## WHAT TO PRODUCE
Go through the data line by line from the top, retyping each exactly, and end with the line that contains "इड कैंसिल (Ride".

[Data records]
★ ★ ★ ★ ★ ★ ★
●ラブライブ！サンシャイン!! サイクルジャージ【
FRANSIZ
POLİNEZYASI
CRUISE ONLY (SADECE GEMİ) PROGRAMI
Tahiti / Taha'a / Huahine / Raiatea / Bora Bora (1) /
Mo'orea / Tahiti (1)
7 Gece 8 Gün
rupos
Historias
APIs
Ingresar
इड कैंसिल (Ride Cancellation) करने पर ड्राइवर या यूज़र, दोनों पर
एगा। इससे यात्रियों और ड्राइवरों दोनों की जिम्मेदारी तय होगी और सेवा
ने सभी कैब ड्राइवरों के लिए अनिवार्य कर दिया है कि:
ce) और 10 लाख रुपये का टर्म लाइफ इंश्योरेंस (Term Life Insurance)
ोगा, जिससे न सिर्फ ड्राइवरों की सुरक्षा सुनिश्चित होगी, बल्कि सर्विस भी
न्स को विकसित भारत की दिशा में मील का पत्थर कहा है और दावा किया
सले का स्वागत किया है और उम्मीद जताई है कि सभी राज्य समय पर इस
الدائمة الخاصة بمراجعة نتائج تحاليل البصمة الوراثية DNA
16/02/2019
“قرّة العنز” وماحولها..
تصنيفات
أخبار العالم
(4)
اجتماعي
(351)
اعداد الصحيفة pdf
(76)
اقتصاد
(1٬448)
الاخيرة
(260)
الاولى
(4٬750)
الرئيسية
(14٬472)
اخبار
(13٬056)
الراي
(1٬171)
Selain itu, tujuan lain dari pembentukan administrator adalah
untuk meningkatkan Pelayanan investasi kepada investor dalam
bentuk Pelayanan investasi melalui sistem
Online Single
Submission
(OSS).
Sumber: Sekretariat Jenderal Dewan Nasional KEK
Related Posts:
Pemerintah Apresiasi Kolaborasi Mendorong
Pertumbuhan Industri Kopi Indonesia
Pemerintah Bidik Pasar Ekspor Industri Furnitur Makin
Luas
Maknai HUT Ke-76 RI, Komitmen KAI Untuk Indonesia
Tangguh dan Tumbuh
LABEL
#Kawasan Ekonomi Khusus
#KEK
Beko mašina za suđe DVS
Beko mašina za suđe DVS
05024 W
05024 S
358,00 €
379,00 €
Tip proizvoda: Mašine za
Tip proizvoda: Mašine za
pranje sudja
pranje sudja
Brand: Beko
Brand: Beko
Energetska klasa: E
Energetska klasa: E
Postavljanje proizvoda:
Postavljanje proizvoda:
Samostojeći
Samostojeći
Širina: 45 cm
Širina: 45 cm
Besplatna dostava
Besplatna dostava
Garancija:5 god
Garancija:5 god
★ ★ ★ ★ ★ ★ ★
## WORKED SOLUTION
●ラブライブ！サンシャイン!! サイクルジャージ【
FRANSIZ
POLİNEZYASI
CRUISE ONLY (SADECE GEMİ) PROGRAMI
Tahiti / Taha'a / Huahine / Raiatea / Bora Bora (1) /
Mo'orea / Tahiti (1)
7 Gece 8 Gün
rupos
Historias
APIs
Ingresar
इड कैंसिल (Ride Cancellation) करने पर ड्राइवर या यूज़र, दोनों पर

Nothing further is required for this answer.